Memorandum of misunderstanding. Così andrebbe ribattezzato il protocollo di intesa tra Ue e Tunisia, visto che si regge su bluff e forzature. Giorgia Meloni lo ha esibito come un successo, domenica al fianco del dittatore tunisino, di Mark Rutte e di Ursula von der Leyen. Ha dichiarato che sente «una punta di orgoglio». Ma visto che il memorandum si regge sulla materia evanescente della propaganda, l’orgoglio è solo la «punta» dell’iceberg.

Da qualunque lato lo si guardi, l’accordo non va. Chi come Meloni predica l’esternalizzazione delle frontiere europee è finito sbeffeggiato da Kais Saied, che comunque incassa i soldi degli europei. Non vuol dire che l’accordo non abbia conseguenze, anzi. Il trio von der Leyen – Meloni – Rutte, con la presenza fuori telecamera dell’uomo di Orbán, il controverso commissario europeo Olivér Várhelyi, avalla le pratiche tutt’altro che democratiche di Saied e soprattutto installa a sua volta in Ue pratiche che sfuggono al controllo democratico.

Sotto ricatto di Saied

Saied non ha l’intesa con l’Fmi alla quale Bruxelles ha condizionato un prestito di quasi un miliardo. L’Ue arriva comunque in pronto soccorso al dittatore con 150 milioni di sostegno diretto; von der Leyen ha anche promesso cento milioni di fondi europei per la gestione delle frontiere. Ma il testo del memorandum, e le parole di Saied, lasciano intendere che è lui a usare il potere di ricatto.

Il memorandum of understanding siglato domenica impegna l’Ue al sostegno finanziario per la gestione delle frontiere tunisine – il che evoca le motovedette e il supporto Ue alla guardia costiera libica – ma non impegna granché Saied; o meglio, lui si svincola dai tentativi meloniani di fare della Tunisia un’altra Turchia. L’intesa chiarisce che «la Tunisia reitera la sua posizione di non essere un paese dove installare migranti irregolari». Niente esternalizzazione che tanto piace a Meloni, quindi; e neppure molti rimpatri. Il memorandum precisa che le riammissioni varranno solo per «migranti di nazionalità tunisina». Si ipotizzano 6mila rimpatri.

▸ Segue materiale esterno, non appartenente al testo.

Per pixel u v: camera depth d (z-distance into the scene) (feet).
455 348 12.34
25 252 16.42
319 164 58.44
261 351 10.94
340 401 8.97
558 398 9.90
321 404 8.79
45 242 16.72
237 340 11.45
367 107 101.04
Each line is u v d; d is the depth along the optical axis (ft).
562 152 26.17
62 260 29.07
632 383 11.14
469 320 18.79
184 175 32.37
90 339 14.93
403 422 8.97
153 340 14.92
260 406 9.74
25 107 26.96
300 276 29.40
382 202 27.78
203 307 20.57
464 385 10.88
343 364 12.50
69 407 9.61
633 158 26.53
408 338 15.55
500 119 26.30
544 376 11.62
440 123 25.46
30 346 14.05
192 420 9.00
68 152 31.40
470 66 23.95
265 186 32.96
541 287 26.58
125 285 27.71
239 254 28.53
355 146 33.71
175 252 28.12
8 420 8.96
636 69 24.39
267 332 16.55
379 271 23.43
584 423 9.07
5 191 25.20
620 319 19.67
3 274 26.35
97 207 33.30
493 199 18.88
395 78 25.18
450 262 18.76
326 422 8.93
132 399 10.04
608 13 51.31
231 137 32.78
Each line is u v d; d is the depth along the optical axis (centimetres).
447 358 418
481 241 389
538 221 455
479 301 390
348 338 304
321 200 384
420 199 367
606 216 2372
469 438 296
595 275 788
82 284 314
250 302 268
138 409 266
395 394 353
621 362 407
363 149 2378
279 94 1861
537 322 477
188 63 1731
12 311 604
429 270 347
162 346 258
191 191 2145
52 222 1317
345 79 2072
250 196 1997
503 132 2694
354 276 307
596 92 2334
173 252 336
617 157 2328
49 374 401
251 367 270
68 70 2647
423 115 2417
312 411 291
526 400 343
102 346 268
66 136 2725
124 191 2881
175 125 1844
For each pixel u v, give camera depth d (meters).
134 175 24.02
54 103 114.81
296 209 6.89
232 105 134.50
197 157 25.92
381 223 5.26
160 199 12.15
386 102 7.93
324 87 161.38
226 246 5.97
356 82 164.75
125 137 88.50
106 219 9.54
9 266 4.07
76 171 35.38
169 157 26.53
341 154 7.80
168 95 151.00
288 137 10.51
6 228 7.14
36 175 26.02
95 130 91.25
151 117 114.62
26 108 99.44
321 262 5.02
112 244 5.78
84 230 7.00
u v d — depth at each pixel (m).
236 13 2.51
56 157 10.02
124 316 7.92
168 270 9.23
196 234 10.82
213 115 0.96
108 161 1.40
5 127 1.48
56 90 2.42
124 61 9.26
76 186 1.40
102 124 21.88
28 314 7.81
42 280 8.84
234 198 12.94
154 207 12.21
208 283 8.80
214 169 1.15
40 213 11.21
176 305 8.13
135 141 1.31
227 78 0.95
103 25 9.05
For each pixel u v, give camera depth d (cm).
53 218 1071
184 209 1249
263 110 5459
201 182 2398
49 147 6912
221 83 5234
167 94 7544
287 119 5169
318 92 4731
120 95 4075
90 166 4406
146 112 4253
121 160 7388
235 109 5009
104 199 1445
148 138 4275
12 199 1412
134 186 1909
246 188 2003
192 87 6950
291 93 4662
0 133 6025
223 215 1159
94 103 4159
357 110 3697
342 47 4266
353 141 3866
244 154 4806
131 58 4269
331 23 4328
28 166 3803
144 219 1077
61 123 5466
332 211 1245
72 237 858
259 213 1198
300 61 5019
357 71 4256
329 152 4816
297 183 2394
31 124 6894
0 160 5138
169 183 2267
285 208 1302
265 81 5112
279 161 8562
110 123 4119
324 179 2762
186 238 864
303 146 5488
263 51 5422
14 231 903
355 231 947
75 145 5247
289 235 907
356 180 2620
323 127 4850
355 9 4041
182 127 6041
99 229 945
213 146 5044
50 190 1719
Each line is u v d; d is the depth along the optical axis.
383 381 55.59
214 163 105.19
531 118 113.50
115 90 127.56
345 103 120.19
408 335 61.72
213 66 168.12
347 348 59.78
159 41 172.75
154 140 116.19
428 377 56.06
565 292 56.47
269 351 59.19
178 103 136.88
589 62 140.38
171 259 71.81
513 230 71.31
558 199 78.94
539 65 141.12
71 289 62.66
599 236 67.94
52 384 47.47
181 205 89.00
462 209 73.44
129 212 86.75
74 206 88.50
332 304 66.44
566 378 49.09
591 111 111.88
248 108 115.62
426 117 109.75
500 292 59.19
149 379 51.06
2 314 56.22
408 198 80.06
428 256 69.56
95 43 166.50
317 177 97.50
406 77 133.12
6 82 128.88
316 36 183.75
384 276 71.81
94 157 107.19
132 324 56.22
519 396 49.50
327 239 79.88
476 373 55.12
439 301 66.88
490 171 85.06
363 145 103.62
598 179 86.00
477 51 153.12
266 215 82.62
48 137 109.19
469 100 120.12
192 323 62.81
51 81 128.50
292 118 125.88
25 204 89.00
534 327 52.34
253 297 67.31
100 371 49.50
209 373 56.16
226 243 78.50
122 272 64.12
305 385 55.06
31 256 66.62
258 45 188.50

Nel frattempo Saied sta attivamente condizionando i flussi di chi è «di nazionalità non tunisina», con aggressioni e allontanamenti violenti dei migranti subsahariani dalla Tunisia. Una cacciata che gonfia la fuga verso l’Italia. Ma né Meloni, né Rutte, né von der Leyen hanno avuto da ridire; sono rimasti in silenzio mentre il dittatore se la prendeva con «le ong e le loro fake news».

Il «modello» controverso

Meloni va raccontando che questo accordo «sarà un modello» e lancia la conferenza sulle migrazioni prevista domenica a Roma, «protagonista Saied»: pure un palco italiano, per il dittatore. Se questo è un modello, è a dir poco controverso.

Il patto è stato siglato a nome dell’Ue dal commissario all’allargamento Várhelyi, l’orbaniano al centro di scandali per i rapporti col separatista serbo Dodik. È un’intesa politica di massima da puntellare con ulteriori accordi, e sfugge al controllo degli eletti europei.

Se la presidenza di turno è in mano alla Spagna, a che titolo erano a Tunisi Meloni e il dimissionario Rutte? «Non c’è ruolo formale, c’è l’uso dell’accordo per campagna elettorale o propaganda», dice a Domani l’eurodeputata olandese Sophie in’t Veld. «Von der Leyen fa sì che i confini fra poteri sfumino sempre più, e l’esito è che manca un controllo democratico: chi è accountable? A chi chiederemo conto di questo memorandum?».